„Meine Aufgabe ist simpel: Das Unfassbare in Worte zu fassen“

Man kann die Erdlinge nicht ernst nehmen.

Ein Gespräch mit Dariusz Muszer

 

Sie haben, wenn man den Angaben Ihres Verlages trauen darf, ein kunterbuntes Berufsleben hinter sich.

Den Verlegern darf man grundsätzlich nicht trauen, aber eins ist sicher: Im Falle meines Berufslebens hat der A1 Verlag aus München mächtig untertrieben. Man wollte die potentiellen Leser mit meinen fünfunddreißig Jobs nicht erschrecken. Nicht mal ein Pole kann so vielseitig sein.

Wann ging das bei Ihnen mit dem Schreiben los?

Mein erstes Buch habe ich als Neunjähriger geschrieben. Daraus können wir schließen, dass ich als Beobachter und Bewahrer menschlicher Gedanken auf die Erde geschickt wurde. Meine Aufgabe ist simpel: das Unfassbare in Worte zu fassen. Und ich versuche, meine Pflicht so gut wie möglich zu erfüllen. Im Namen derer, die nicht schreiben können oder gerade etwas Besseres zu tun haben. Ich schaue mich also um und dann erzähle ich meinem Computer alles, was ich durchgekaut habe.

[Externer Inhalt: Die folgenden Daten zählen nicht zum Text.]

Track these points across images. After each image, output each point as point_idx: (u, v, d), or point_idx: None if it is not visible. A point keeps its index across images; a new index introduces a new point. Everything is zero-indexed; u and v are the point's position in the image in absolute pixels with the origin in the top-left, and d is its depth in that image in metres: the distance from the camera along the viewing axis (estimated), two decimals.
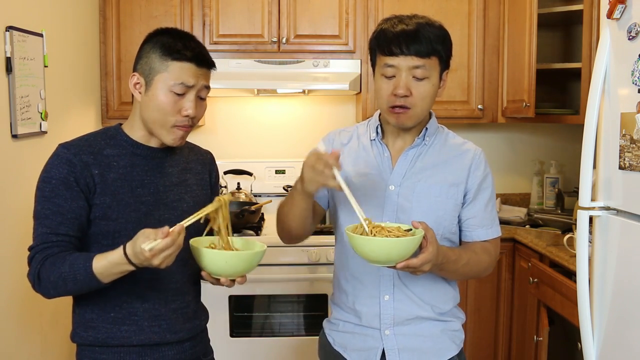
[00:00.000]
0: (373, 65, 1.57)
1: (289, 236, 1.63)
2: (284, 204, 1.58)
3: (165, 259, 1.27)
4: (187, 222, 1.33)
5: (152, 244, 1.25)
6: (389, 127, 1.59)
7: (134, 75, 1.46)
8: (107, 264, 1.32)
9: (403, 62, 1.46)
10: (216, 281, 1.42)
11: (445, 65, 1.52)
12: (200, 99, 1.47)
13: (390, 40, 1.46)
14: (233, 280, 1.42)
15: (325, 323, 1.70)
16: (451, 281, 1.61)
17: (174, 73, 1.41)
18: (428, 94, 1.49)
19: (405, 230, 1.37)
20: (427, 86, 1.48)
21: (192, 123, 1.46)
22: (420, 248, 1.35)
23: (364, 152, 1.60)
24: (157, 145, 1.51)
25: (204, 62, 1.45)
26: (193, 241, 1.41)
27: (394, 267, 1.34)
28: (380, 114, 1.62)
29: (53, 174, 1.40)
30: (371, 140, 1.60)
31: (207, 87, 1.47)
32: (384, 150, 1.59)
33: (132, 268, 1.31)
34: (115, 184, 1.43)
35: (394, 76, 1.48)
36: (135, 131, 1.50)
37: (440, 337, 1.57)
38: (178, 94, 1.41)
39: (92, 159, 1.43)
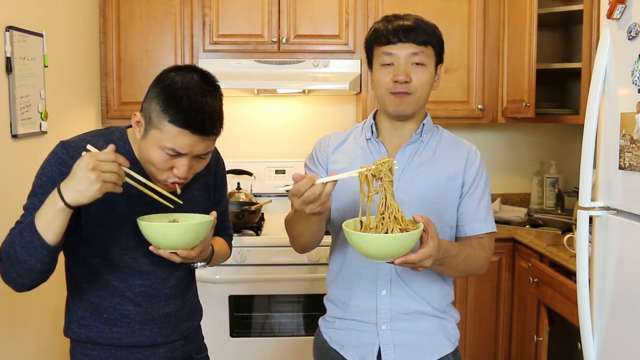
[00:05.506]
0: (370, 62, 1.61)
1: (306, 249, 1.62)
2: (295, 224, 1.53)
3: (100, 167, 1.21)
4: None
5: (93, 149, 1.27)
6: (385, 124, 1.62)
7: (136, 114, 1.38)
8: (43, 205, 1.25)
9: (401, 50, 1.52)
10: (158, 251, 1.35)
11: (439, 58, 1.59)
12: (200, 158, 1.38)
13: (389, 32, 1.53)
14: (175, 253, 1.35)
15: (320, 321, 1.70)
16: (447, 278, 1.62)
17: (168, 136, 1.30)
18: (426, 81, 1.55)
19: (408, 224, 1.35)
20: (425, 73, 1.54)
21: (186, 180, 1.39)
22: (421, 242, 1.33)
23: (360, 150, 1.62)
24: None
25: (204, 131, 1.31)
26: (142, 218, 1.35)
27: (392, 262, 1.32)
28: (375, 114, 1.66)
29: (45, 172, 1.38)
30: (366, 139, 1.62)
31: (208, 152, 1.38)
32: (380, 147, 1.61)
33: (60, 204, 1.22)
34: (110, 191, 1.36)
35: (392, 64, 1.53)
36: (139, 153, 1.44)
37: (436, 335, 1.58)
38: (171, 155, 1.33)
39: None
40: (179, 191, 1.41)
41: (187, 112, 1.29)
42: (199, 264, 1.50)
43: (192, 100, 1.30)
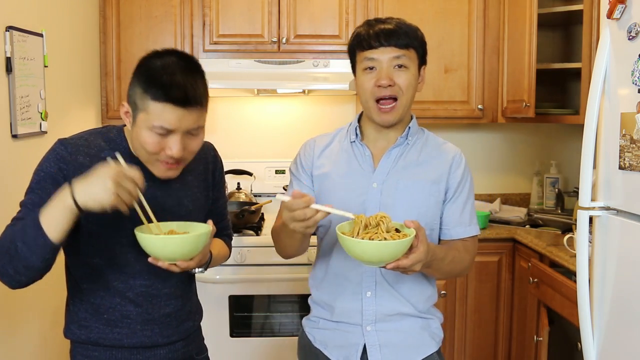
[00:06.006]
0: (353, 67, 1.62)
1: (291, 257, 1.66)
2: (281, 235, 1.58)
3: (121, 181, 1.21)
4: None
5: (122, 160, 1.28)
6: (370, 128, 1.63)
7: (123, 104, 1.38)
8: (50, 202, 1.23)
9: (383, 55, 1.52)
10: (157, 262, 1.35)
11: (422, 60, 1.58)
12: (192, 135, 1.37)
13: (370, 36, 1.52)
14: (175, 264, 1.36)
15: (304, 321, 1.70)
16: (431, 280, 1.64)
17: (153, 114, 1.31)
18: (410, 84, 1.54)
19: (395, 229, 1.37)
20: (408, 75, 1.53)
21: (181, 160, 1.39)
22: (411, 247, 1.34)
23: (345, 153, 1.63)
24: None
25: (187, 101, 1.31)
26: (139, 228, 1.36)
27: (384, 267, 1.34)
28: (359, 117, 1.66)
29: (43, 168, 1.37)
30: (351, 142, 1.63)
31: (198, 127, 1.37)
32: (365, 150, 1.61)
33: (69, 201, 1.21)
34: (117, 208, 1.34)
35: (375, 68, 1.53)
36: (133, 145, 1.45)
37: (420, 334, 1.60)
38: (161, 134, 1.33)
39: (88, 160, 1.38)
40: (176, 174, 1.42)
41: (167, 86, 1.29)
42: (196, 269, 1.50)
43: (171, 75, 1.31)
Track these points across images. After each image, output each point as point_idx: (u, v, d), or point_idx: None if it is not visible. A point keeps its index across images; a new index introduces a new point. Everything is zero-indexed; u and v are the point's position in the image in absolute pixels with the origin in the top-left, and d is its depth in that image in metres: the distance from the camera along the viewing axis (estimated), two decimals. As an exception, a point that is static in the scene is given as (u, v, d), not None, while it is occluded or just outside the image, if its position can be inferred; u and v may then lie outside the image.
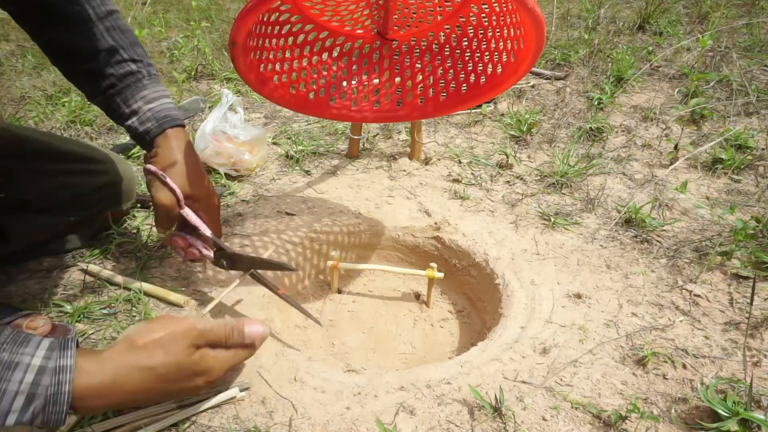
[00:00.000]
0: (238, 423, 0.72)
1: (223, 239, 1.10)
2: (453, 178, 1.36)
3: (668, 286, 1.00)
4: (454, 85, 1.07)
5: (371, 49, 1.10)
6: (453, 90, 1.07)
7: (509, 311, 0.95)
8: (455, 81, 1.06)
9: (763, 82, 1.92)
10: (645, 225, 1.16)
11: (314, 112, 1.10)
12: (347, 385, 0.79)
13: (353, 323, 1.07)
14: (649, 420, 0.73)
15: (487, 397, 0.77)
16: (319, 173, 1.38)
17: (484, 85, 1.02)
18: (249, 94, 1.86)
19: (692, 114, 1.68)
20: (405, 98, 1.10)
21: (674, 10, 2.73)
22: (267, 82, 1.00)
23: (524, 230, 1.16)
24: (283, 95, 1.04)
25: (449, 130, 1.63)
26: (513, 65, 0.96)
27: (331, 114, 1.10)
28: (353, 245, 1.19)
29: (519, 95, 1.87)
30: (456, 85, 1.06)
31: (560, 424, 0.73)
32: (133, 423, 0.70)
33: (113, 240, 1.06)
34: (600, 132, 1.60)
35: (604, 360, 0.84)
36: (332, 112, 1.10)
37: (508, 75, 0.97)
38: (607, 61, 2.09)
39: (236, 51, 0.86)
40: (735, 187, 1.34)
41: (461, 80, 1.05)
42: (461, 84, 1.05)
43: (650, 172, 1.40)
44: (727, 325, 0.91)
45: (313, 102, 1.08)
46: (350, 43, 1.08)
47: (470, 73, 1.04)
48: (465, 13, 1.00)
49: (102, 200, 1.05)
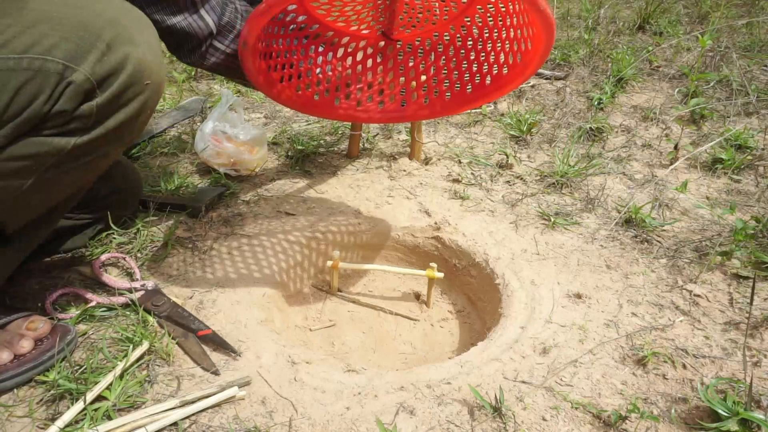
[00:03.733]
0: (238, 423, 0.72)
1: (224, 240, 1.10)
2: (453, 178, 1.36)
3: (668, 286, 1.00)
4: (459, 85, 1.06)
5: (375, 49, 1.10)
6: (458, 90, 1.06)
7: (509, 311, 0.95)
8: (460, 81, 1.06)
9: (763, 82, 1.92)
10: (645, 225, 1.16)
11: (321, 112, 1.10)
12: (347, 385, 0.79)
13: (353, 323, 1.07)
14: (649, 420, 0.73)
15: (487, 397, 0.77)
16: (319, 173, 1.38)
17: (490, 86, 1.02)
18: (249, 94, 1.86)
19: (692, 114, 1.68)
20: (410, 98, 1.10)
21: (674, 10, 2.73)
22: (274, 84, 1.00)
23: (524, 230, 1.16)
24: (290, 96, 1.04)
25: (449, 130, 1.63)
26: (520, 66, 0.95)
27: (338, 114, 1.10)
28: (353, 245, 1.19)
29: (519, 95, 1.87)
30: (461, 85, 1.06)
31: (560, 424, 0.73)
32: (133, 423, 0.70)
33: (113, 240, 1.06)
34: (600, 132, 1.60)
35: (604, 360, 0.84)
36: (339, 113, 1.10)
37: (515, 75, 0.97)
38: (607, 61, 2.09)
39: (246, 52, 0.86)
40: (735, 187, 1.35)
41: (467, 80, 1.05)
42: (466, 84, 1.05)
43: (650, 172, 1.40)
44: (727, 325, 0.91)
45: (319, 103, 1.08)
46: (354, 43, 1.08)
47: (476, 73, 1.04)
48: (471, 13, 1.00)
49: (114, 203, 1.06)
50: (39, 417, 0.72)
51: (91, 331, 0.86)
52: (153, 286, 0.94)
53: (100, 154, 0.76)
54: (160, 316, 0.89)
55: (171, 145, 1.47)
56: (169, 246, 1.06)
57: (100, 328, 0.87)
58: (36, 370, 0.76)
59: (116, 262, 1.02)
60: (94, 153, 0.75)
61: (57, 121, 0.68)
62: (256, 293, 0.98)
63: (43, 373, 0.77)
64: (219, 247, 1.08)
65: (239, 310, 0.93)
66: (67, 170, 0.74)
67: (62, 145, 0.70)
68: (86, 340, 0.84)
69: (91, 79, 0.67)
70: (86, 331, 0.86)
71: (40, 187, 0.73)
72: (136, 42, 0.71)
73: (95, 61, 0.67)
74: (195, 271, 1.02)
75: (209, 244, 1.09)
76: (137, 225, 1.10)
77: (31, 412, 0.72)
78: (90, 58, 0.67)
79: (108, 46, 0.68)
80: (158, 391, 0.76)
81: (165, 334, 0.85)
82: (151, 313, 0.89)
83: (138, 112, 0.75)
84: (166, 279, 0.99)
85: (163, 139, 1.52)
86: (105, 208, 1.04)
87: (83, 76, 0.67)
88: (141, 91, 0.74)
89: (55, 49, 0.66)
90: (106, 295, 0.93)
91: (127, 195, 1.09)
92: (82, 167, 0.76)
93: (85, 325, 0.87)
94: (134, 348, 0.80)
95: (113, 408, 0.73)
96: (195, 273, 1.01)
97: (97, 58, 0.67)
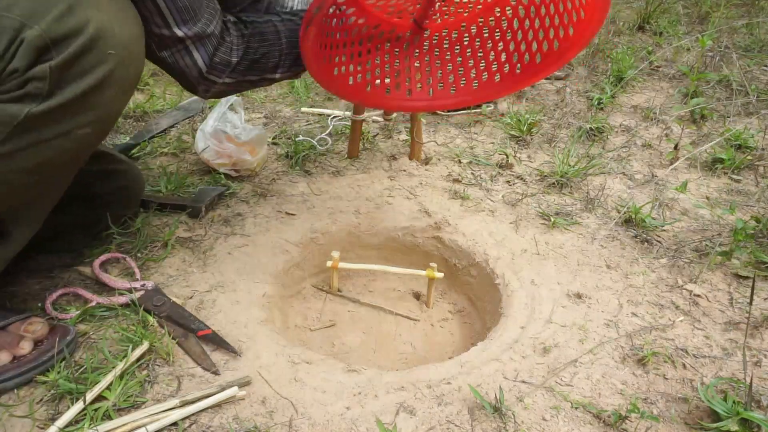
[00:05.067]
0: (238, 423, 0.72)
1: (224, 240, 1.10)
2: (453, 178, 1.36)
3: (668, 286, 1.00)
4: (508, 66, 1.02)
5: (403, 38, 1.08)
6: (507, 71, 1.01)
7: (509, 311, 0.95)
8: (509, 62, 1.01)
9: (763, 82, 1.92)
10: (645, 225, 1.16)
11: (373, 102, 1.10)
12: (347, 385, 0.79)
13: (353, 323, 1.07)
14: (649, 420, 0.73)
15: (487, 397, 0.77)
16: (319, 173, 1.38)
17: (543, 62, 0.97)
18: (249, 94, 1.86)
19: (692, 114, 1.68)
20: (458, 84, 1.07)
21: (674, 10, 2.73)
22: (330, 75, 0.99)
23: (524, 230, 1.16)
24: (343, 86, 1.02)
25: (449, 130, 1.63)
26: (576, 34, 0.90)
27: (390, 104, 1.10)
28: (353, 245, 1.19)
29: (519, 95, 1.87)
30: (510, 67, 1.01)
31: (560, 424, 0.73)
32: (133, 423, 0.70)
33: (113, 240, 1.06)
34: (600, 132, 1.60)
35: (604, 360, 0.84)
36: (391, 103, 1.10)
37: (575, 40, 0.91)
38: (607, 61, 2.09)
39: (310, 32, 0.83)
40: (735, 187, 1.35)
41: (515, 61, 1.00)
42: (515, 64, 1.00)
43: (650, 172, 1.40)
44: (727, 325, 0.91)
45: (371, 93, 1.07)
46: (384, 31, 1.06)
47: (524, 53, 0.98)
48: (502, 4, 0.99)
49: (116, 202, 1.05)
50: (39, 417, 0.72)
51: (91, 331, 0.86)
52: (153, 286, 0.94)
53: (61, 132, 0.71)
54: (160, 316, 0.89)
55: (171, 145, 1.47)
56: (169, 246, 1.06)
57: (100, 328, 0.87)
58: (36, 370, 0.76)
59: (116, 262, 1.02)
60: (53, 128, 0.70)
61: (10, 84, 0.65)
62: (256, 293, 0.98)
63: (43, 373, 0.77)
64: (219, 247, 1.08)
65: (239, 310, 0.93)
66: (24, 147, 0.69)
67: (14, 113, 0.66)
68: (86, 340, 0.84)
69: (45, 37, 0.64)
70: (86, 331, 0.86)
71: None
72: (102, 8, 0.68)
73: (53, 21, 0.65)
74: (195, 271, 1.02)
75: (209, 244, 1.09)
76: (137, 225, 1.10)
77: (31, 412, 0.72)
78: (48, 17, 0.64)
79: (70, 7, 0.66)
80: (158, 391, 0.76)
81: (165, 334, 0.85)
82: (151, 313, 0.89)
83: (99, 84, 0.70)
84: (166, 279, 0.99)
85: (163, 139, 1.52)
86: (106, 207, 1.03)
87: (38, 32, 0.64)
88: (102, 61, 0.69)
89: (14, 6, 0.64)
90: (106, 295, 0.93)
91: (130, 193, 1.08)
92: (43, 147, 0.70)
93: (85, 325, 0.87)
94: (134, 348, 0.80)
95: (113, 408, 0.73)
96: (195, 273, 1.01)
97: (55, 18, 0.65)
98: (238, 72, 0.91)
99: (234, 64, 0.90)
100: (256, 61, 0.92)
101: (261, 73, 0.95)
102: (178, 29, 0.81)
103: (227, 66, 0.89)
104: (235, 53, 0.89)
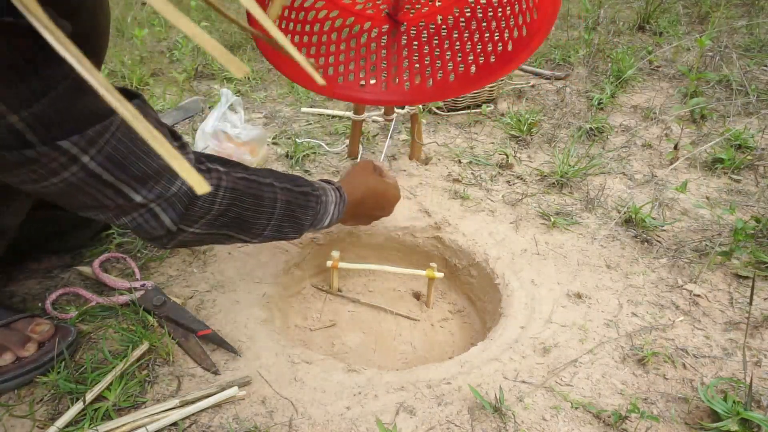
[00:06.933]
0: (238, 423, 0.72)
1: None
2: (453, 178, 1.36)
3: (668, 286, 1.00)
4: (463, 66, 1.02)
5: (379, 33, 1.08)
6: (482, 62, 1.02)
7: (509, 311, 0.95)
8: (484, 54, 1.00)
9: (763, 82, 1.92)
10: (645, 225, 1.16)
11: (344, 96, 1.09)
12: (347, 385, 0.79)
13: (353, 323, 1.07)
14: (649, 420, 0.73)
15: (487, 397, 0.77)
16: (319, 173, 1.38)
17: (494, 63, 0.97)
18: (249, 93, 1.86)
19: (692, 114, 1.68)
20: (435, 77, 1.07)
21: (674, 10, 2.73)
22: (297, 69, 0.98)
23: (524, 230, 1.16)
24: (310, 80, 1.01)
25: (449, 130, 1.63)
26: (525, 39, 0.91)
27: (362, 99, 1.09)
28: (353, 245, 1.19)
29: (519, 95, 1.87)
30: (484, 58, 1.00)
31: (560, 424, 0.73)
32: (133, 423, 0.70)
33: (113, 240, 1.06)
34: (600, 132, 1.60)
35: (604, 360, 0.84)
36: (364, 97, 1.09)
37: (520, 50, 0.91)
38: (607, 61, 2.09)
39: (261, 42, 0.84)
40: (735, 187, 1.35)
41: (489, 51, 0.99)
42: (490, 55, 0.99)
43: (650, 172, 1.41)
44: (727, 325, 0.91)
45: (342, 86, 1.07)
46: (359, 25, 1.06)
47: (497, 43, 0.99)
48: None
49: None
50: (39, 417, 0.72)
51: (91, 331, 0.86)
52: (153, 286, 0.94)
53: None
54: (160, 316, 0.89)
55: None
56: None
57: (101, 328, 0.87)
58: (37, 371, 0.76)
59: (116, 262, 1.02)
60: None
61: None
62: (256, 293, 0.98)
63: (44, 373, 0.77)
64: (219, 247, 1.08)
65: (239, 309, 0.93)
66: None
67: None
68: (86, 340, 0.85)
69: None
70: (86, 331, 0.86)
71: None
72: None
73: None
74: (195, 271, 1.02)
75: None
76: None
77: (31, 412, 0.72)
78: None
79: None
80: (158, 391, 0.77)
81: (165, 334, 0.85)
82: (151, 313, 0.89)
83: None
84: (166, 279, 0.99)
85: (163, 139, 1.52)
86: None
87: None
88: None
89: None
90: (106, 295, 0.93)
91: None
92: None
93: (85, 325, 0.87)
94: (134, 348, 0.80)
95: (113, 408, 0.73)
96: (195, 273, 1.01)
97: None
98: (213, 224, 0.76)
99: (209, 217, 0.75)
100: (240, 218, 0.78)
101: (238, 233, 0.80)
102: (137, 195, 0.66)
103: (201, 217, 0.74)
104: (216, 205, 0.75)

Warum schreiben Sie auf deutsch?

Zur Zeit verwende ich zwei Schreibsprachen, um mit den Erdlingen zu kommunizieren: Polnisch, weil das meine Muttersprache ist, und Deutsch, weil die hiesige multikulturelle Menschheit keinen Bock hat, Polnisch zu lernen. Da bin ich ihr entgegengekommen und habe gelernt, auf Deutsch zu stottern. Irgendwie können wir uns verständigen. Denn nicht die Sprache ist wichtig, sondern das, was man zu sagen hat. Bilder, die man dabei zu vermitteln versucht, sind auch nicht ganz ohne.

Ihre beiden ersten in der Bundesrepublik erschienenen Werke könnte man am ehesten als Krimis bezeichnen. Wieso sind Sie dann ausgerechnet darauf gekommen, etwas über fliegende Kalmücken, himmelblaue Außerirdische und Gottes Homepage zu schreiben?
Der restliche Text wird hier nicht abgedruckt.